Months ago the North End Community Health Centre was asking the province for more funding to fix its collapsing roof. Instead, the north end medical centre will be getting a whole new location courtesy of a 10-year lease from the Liberal government.
The announcement was made Monday afternoon at a press conference held with the Department of Health and Wellness and the Nova Scotia Health Authority.
“This agreement provides us with stability and will allow us to focus on what we do well, provide community care and not have to worry about fixing an old, cramped space,” said NECHC executive director Rod Wilson in a press release.
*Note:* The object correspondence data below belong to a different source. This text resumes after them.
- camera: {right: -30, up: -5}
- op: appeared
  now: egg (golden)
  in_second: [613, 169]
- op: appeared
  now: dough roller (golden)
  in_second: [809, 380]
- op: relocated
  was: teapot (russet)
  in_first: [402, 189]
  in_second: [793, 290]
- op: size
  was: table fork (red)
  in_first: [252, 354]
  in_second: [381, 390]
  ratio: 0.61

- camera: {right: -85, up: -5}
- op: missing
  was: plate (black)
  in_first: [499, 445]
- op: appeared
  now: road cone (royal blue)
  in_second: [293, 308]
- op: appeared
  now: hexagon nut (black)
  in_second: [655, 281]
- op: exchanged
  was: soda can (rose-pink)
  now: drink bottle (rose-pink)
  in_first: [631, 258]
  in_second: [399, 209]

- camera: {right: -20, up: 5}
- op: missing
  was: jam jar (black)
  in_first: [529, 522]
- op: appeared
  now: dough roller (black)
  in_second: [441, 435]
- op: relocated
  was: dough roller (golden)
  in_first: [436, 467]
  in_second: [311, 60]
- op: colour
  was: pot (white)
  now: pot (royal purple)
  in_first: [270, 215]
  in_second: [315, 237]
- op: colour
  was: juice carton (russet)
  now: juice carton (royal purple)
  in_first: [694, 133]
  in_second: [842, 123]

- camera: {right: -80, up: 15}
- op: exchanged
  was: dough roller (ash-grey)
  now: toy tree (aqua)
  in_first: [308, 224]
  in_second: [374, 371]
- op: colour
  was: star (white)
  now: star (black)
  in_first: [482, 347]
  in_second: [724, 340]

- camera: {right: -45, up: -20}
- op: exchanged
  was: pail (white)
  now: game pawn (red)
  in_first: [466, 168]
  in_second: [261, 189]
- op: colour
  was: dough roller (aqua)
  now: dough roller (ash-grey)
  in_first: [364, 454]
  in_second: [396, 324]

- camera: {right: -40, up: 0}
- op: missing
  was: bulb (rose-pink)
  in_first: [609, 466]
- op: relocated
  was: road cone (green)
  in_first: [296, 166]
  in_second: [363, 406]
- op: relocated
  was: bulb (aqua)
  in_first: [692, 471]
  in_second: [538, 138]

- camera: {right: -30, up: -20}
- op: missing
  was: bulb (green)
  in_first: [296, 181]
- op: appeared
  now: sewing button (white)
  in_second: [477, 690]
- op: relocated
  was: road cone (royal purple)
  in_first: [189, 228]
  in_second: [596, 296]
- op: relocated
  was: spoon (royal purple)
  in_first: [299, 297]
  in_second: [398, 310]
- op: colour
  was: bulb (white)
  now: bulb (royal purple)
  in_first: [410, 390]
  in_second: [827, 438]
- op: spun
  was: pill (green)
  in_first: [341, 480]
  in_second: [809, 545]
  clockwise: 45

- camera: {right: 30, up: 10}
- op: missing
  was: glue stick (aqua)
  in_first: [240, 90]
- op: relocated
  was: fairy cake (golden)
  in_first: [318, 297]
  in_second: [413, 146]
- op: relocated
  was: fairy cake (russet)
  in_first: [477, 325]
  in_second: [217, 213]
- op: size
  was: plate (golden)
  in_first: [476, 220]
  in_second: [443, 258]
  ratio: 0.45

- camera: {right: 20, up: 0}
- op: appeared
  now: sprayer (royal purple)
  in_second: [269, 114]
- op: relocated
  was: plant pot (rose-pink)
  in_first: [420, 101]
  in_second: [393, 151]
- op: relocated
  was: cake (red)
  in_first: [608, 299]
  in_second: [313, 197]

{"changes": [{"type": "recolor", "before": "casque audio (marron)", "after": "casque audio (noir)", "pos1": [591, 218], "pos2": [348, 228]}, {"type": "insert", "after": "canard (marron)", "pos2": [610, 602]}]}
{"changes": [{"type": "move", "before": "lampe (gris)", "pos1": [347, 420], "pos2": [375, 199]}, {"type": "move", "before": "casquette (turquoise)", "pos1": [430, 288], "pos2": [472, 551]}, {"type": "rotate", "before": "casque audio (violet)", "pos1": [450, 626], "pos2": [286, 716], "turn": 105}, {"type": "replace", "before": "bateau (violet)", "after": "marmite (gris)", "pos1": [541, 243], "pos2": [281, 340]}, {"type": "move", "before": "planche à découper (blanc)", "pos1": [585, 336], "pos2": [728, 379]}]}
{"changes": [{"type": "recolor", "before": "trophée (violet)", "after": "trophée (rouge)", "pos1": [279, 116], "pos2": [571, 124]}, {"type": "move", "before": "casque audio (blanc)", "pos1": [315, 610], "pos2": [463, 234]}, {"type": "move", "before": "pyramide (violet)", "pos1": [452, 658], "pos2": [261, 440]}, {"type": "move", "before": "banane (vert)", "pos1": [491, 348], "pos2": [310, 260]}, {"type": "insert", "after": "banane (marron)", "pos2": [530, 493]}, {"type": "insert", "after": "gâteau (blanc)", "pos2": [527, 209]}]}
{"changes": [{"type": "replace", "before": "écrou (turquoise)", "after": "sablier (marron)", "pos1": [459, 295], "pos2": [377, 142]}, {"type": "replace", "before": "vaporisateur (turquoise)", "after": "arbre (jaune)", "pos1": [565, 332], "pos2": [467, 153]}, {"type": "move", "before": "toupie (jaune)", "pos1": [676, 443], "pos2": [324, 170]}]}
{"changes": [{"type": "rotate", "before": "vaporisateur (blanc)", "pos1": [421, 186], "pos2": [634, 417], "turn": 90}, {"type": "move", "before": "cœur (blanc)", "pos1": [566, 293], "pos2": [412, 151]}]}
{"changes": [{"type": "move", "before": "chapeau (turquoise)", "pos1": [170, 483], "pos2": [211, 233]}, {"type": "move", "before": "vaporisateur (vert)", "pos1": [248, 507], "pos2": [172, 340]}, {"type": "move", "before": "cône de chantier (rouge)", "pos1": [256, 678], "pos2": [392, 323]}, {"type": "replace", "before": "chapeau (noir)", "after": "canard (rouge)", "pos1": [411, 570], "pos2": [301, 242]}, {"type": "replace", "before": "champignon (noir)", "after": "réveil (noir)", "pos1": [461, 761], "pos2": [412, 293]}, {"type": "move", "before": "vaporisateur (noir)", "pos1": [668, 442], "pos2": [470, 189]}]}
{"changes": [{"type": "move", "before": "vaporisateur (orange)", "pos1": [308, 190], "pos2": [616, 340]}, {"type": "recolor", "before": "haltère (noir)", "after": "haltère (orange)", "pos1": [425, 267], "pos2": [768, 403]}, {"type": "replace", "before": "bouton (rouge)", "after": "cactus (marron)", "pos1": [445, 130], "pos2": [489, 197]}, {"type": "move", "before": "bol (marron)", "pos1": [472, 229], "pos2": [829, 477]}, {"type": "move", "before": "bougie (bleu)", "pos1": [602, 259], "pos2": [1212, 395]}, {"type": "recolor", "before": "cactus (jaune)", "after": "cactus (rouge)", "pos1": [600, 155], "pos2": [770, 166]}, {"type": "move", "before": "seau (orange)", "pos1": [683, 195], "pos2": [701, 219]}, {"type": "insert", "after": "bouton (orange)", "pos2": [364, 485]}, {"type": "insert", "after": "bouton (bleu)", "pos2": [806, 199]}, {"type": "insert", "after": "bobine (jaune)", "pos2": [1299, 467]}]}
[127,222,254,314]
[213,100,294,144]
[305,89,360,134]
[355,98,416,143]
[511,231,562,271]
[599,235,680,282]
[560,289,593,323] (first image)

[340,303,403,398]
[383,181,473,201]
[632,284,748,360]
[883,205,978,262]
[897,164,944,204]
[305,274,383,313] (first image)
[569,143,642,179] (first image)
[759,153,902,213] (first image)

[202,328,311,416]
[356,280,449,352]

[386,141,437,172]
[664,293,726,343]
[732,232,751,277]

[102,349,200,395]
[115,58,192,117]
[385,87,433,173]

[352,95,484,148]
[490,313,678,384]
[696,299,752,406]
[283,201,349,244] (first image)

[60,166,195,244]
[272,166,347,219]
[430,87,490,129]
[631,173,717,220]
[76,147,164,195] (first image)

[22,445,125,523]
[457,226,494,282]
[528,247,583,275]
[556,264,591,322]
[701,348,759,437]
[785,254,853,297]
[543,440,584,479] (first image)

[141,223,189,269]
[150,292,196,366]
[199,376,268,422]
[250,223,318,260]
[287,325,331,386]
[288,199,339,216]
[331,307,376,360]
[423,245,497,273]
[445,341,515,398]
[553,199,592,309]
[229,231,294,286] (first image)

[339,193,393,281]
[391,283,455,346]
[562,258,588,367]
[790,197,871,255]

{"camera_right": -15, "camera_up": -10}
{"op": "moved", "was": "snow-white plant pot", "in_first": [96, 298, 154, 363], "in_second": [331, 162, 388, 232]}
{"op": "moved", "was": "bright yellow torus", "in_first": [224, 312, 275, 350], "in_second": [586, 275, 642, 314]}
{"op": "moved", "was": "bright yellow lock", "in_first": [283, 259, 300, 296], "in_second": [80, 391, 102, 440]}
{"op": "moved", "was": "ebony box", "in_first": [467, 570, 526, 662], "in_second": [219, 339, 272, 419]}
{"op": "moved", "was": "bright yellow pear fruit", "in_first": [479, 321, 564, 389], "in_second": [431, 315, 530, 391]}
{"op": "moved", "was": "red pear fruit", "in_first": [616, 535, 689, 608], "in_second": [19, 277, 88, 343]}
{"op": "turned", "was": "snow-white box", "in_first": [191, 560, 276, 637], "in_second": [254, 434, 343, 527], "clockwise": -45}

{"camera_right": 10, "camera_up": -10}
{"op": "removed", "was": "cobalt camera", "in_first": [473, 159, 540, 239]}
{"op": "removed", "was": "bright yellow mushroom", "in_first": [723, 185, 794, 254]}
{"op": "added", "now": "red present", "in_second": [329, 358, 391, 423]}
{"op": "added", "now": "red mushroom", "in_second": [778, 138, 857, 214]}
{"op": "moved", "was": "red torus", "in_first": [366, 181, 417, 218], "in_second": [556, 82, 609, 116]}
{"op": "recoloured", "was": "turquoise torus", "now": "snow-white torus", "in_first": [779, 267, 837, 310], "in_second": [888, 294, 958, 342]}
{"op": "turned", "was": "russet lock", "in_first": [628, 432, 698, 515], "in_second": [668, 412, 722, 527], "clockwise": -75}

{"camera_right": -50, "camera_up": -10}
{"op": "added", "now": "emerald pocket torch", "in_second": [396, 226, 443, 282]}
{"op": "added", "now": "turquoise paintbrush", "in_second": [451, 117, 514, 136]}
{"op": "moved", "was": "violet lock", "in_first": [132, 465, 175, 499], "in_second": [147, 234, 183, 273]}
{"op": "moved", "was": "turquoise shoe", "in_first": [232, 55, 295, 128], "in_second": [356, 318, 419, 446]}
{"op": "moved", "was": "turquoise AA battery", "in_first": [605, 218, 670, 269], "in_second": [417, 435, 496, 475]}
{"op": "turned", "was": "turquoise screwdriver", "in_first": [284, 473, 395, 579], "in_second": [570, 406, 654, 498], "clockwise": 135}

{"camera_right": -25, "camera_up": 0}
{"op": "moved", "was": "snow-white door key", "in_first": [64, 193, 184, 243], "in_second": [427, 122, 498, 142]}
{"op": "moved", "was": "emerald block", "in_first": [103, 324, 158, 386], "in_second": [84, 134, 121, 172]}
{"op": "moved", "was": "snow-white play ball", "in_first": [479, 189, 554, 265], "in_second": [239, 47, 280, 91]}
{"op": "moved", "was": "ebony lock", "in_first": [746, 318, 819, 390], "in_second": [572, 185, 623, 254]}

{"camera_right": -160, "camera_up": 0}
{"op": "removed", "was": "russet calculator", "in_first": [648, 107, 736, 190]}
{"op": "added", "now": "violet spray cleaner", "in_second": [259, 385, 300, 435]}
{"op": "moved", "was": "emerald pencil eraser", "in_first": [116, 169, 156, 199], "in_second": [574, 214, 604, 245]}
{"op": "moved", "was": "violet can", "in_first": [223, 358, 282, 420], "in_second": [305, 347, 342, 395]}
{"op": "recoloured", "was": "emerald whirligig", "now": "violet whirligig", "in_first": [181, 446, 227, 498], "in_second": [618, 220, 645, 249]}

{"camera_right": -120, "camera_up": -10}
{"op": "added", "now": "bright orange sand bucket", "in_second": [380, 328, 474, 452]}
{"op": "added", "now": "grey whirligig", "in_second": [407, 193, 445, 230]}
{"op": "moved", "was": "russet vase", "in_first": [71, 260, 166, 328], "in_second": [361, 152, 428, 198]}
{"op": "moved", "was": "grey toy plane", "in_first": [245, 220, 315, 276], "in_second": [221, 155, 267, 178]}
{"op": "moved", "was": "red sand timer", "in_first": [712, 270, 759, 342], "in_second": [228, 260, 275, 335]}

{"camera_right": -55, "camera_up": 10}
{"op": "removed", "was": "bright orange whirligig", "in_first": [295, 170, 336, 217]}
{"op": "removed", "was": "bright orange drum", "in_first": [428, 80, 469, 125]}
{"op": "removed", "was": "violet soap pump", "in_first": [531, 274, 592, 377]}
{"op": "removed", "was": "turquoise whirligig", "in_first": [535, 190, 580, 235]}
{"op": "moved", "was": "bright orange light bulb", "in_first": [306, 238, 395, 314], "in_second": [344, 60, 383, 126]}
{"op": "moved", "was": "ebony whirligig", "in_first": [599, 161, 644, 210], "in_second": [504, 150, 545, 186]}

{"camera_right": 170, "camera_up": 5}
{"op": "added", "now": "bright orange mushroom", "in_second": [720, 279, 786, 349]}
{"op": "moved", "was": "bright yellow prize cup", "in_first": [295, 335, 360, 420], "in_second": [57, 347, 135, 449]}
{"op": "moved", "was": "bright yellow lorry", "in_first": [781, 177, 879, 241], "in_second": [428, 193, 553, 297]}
The new long-term lease will move the NECHC into the Major General Donald J. MacDonald Building at 2131 Gottingen Street. The registered charity will receive 15,000 square feet spread out across two floors on a fixed 10-year lease, with an option for a five-year renewal.
The new location will replace NECHC’s current home at 2165 Gottingen Street. That 40-year-old property is in dire need of repairs, with Wilson likening it to a trouble-plagued Sea King helicopter when he last spoke to The Coast back in January. The building’s roof is leaking, rotten and ready to collapse—a problem estimated to cost as much as $90,000 to fix. That would have been on top of the $500,000 in additional building renovations needed.
The new longterm lease will have the NECHC making payments to Nova Scotia’s Health Authority at “comparable” costs to its current least payments. The property at 2165 Gottingen will be sold and any proceeds invested back into NECHC’s longterm plans.
The North End Community Health Centre relies on government funding for 94 percent of its revenue. According to Wilson, the organization hasn’t seen an increase in that funding for the last several years.
Wilson recently ran for the governing Liberal party in a by-election for the Halifax-Needham riding. He ended up losing to NDP challenger Lisa Roberts, but that doesn’t seem to have had an impact on the NECHC’s popularity with health minister Leo Glavine.
“The North End Community Health Centre has been a model of collaborative health care for the last 45 years,” said Glavine. “We’re pleased to continue to support their work.”
The NECHC formed in the 1970s after the Africville eviction brought an influx of new, lower-income residents to the Gottingen Street area. It employs six part-time physicians and a staff of nearly 50 nurses, nurse practitioners, nutritionists and social workers. Together, they offer general health services, a free dental clinic, nutrition classes, street outreach programs and mental health and addiction services to roughly 2,500 monthly patients.
The move down the road is expected to be completed between April and August of next year.